- [Directions] Turn every line of the entries below into a numbered list, skipping blank lines and leaving out the pictures.

- [Material shown]

****************

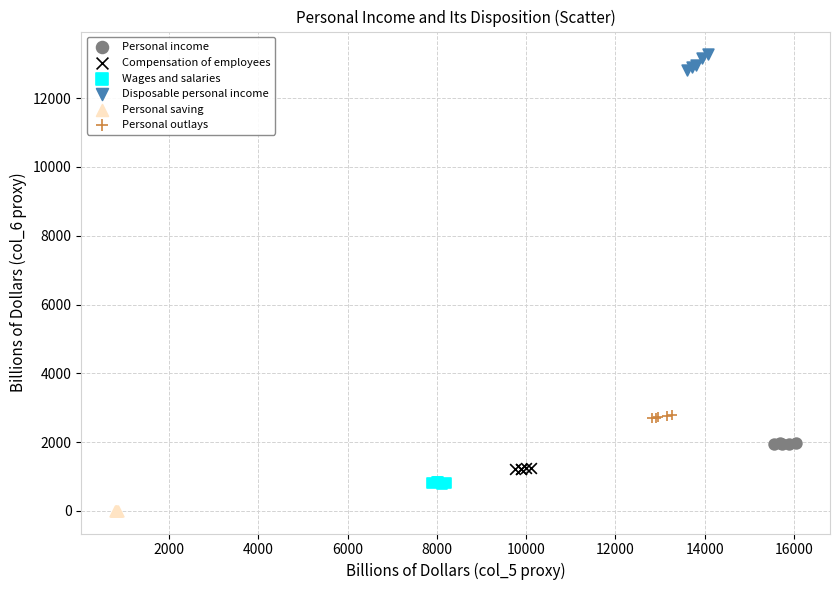

Which series reaches the minimum Y coordinate?

Personal saving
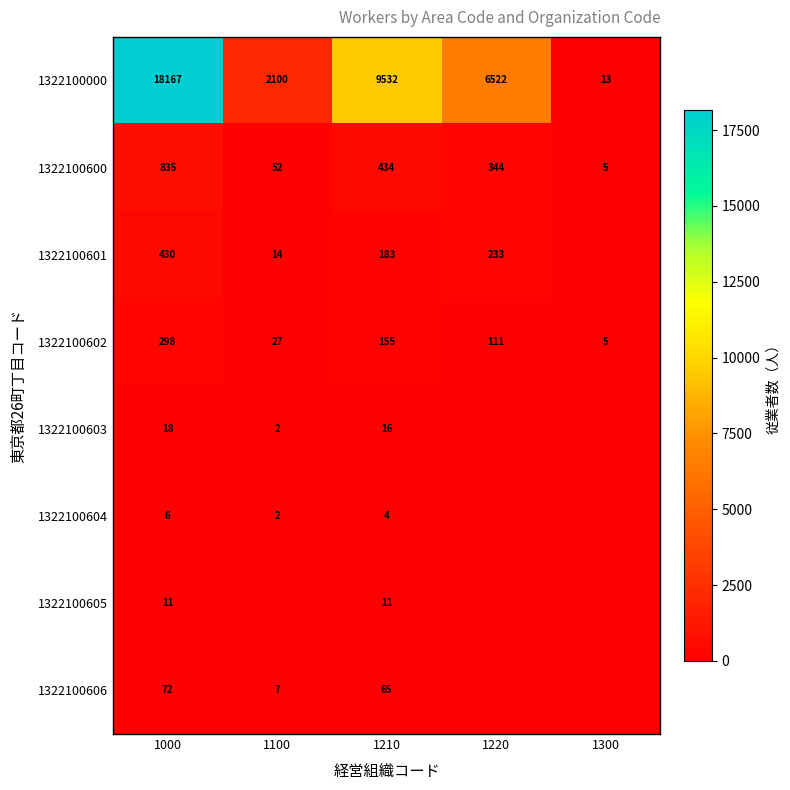

What is the total value across all series at 1220?

7210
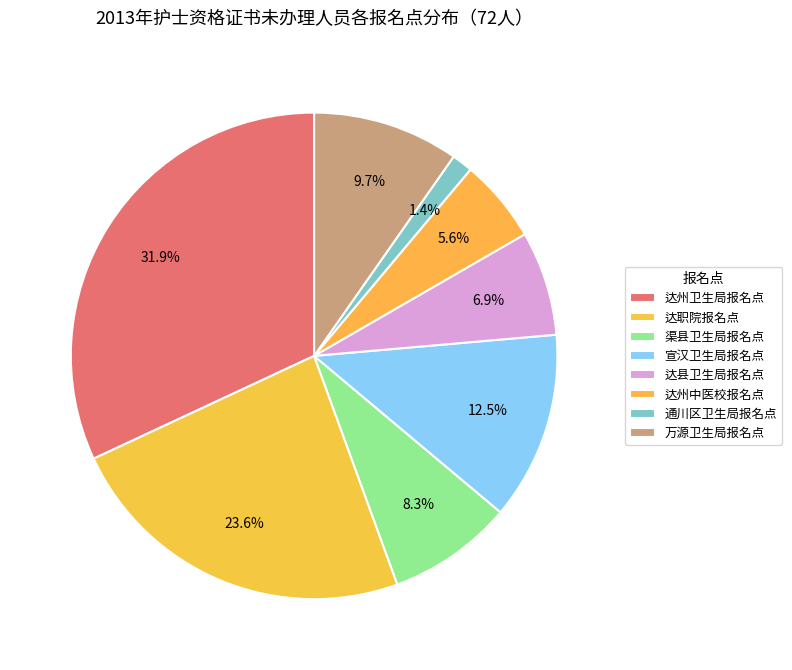

Rank the categories by value from lowest to highest.

通川区卫生局报名点, 达州中医校报名点, 达县卫生局报名点, 渠县卫生局报名点, 万源卫生局报名点, 宣汉卫生局报名点, 达职院报名点, 达州卫生局报名点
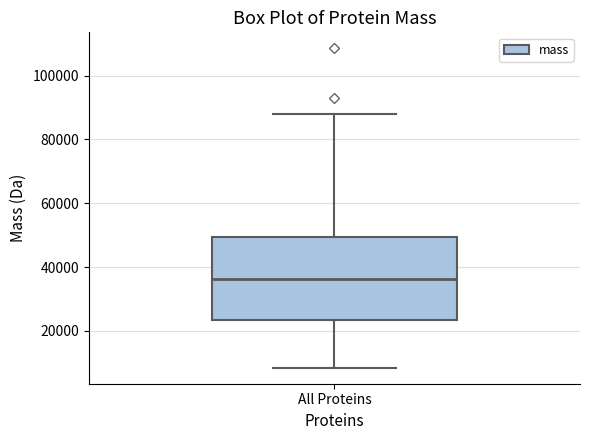

Read this box plot against the y-axis: the position of the median line, the range covered by the box, and the ends of both whiskers. The values are not printed on the chart, so give them approximately, as read against the axis.

median 36000, box 24000 to 50000, whiskers 8000 to 88000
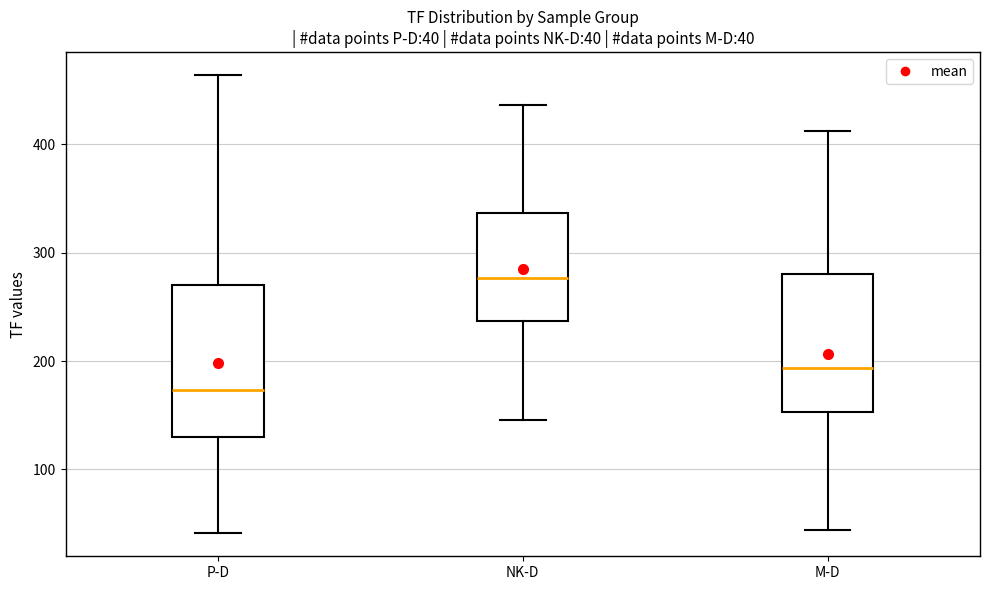

Comparing the boxes themselves (not the whiskers), which one is the tallest?

P-D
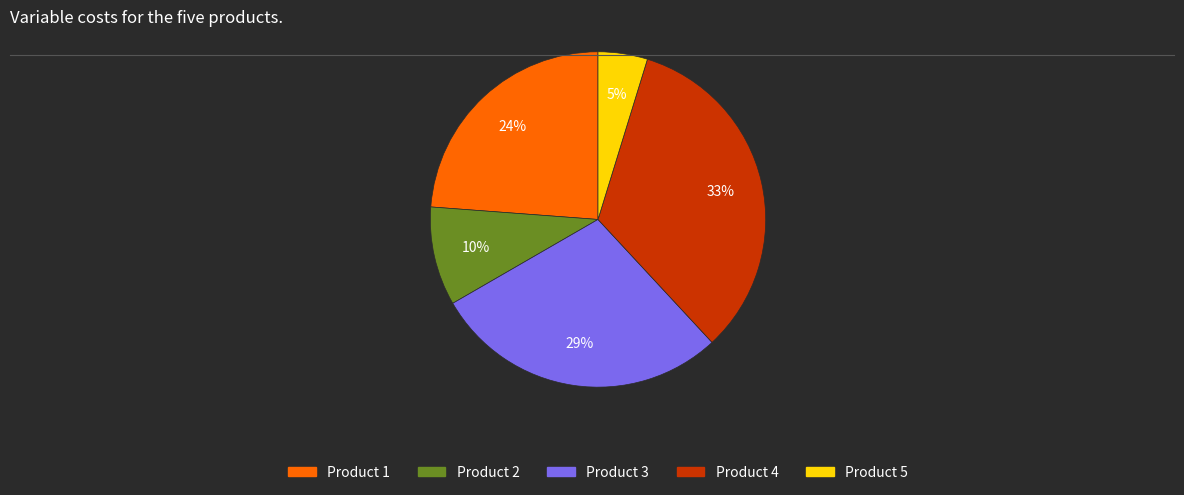

Is the sum of Product 5 and Product 3 greater than half?

No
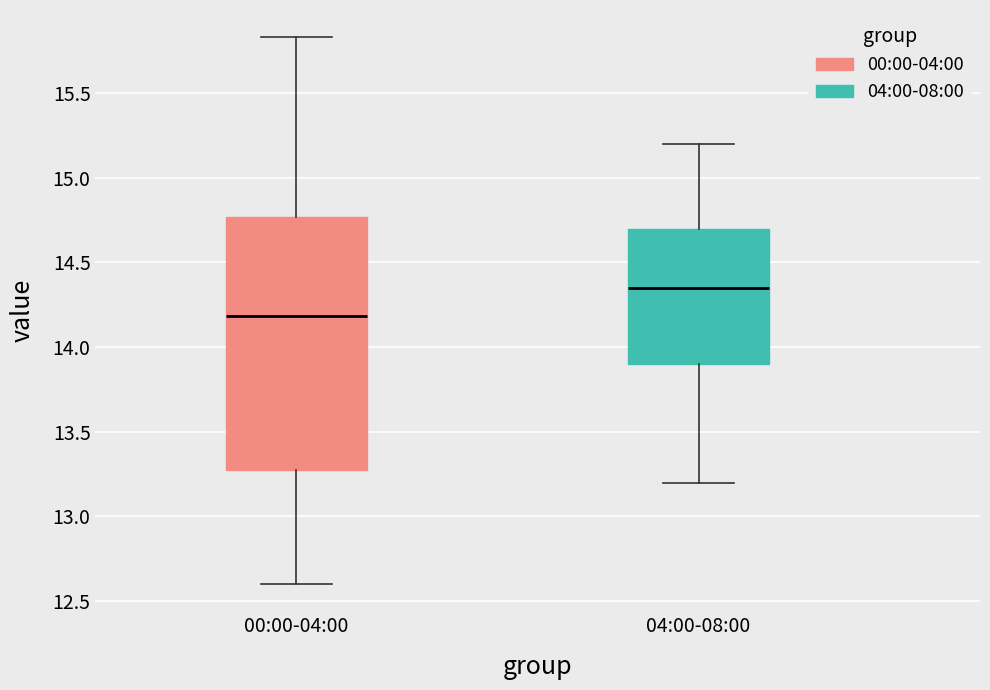

Where does the lower whisker of the box for 00:00-04:00 end on the y-axis? The values are not printed on the chart, so give them approximately, as read against the axis.

12.60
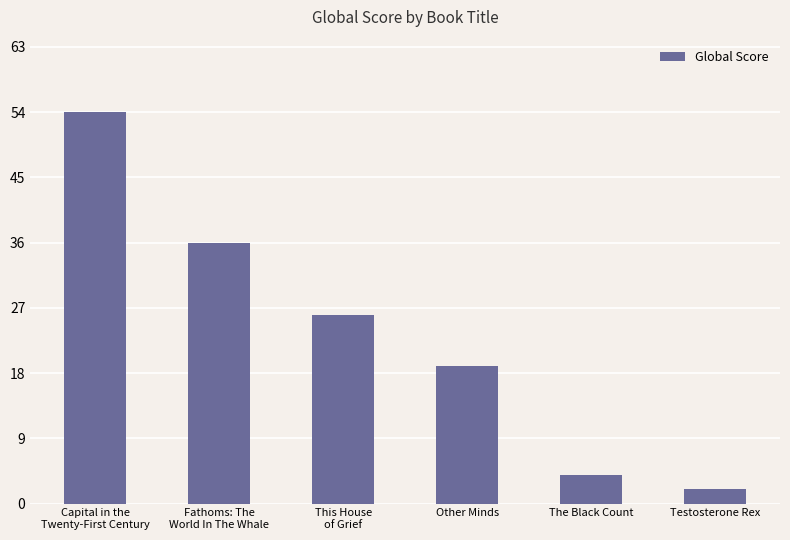

How many series are shown in this chart?

1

****************

- [Finished exercise]
1. Which series reaches the minimum Y coordinate?
2. Personal saving
3. What is the total value across all series at 1220?
4. 7210
5. Rank the categories by value from lowest to highest.
6. 通川区卫生局报名点, 达州中医校报名点, 达县卫生局报名点, 渠县卫生局报名点, 万源卫生局报名点, 宣汉卫生局报名点, 达职院报名点, 达州卫生局报名点
7. Read this box plot against the y-axis: the position of the median line, the range covered by the box, and the ends of both whiskers. The values are not printed on the chart, so give them approximately, as read against the axis.
8. median 36000, box 24000 to 50000, whiskers 8000 to 88000
9. Comparing the boxes themselves (not the whiskers), which one is the tallest?
10. P-D
11. Is the sum of Product 5 and Product 3 greater than half?
12. No
13. Where does the lower whisker of the box for 00:00-04:00 end on the y-axis? The values are not printed on the chart, so give them approximately, as read against the axis.
14. 12.60
15. How many series are shown in this chart?
16. 1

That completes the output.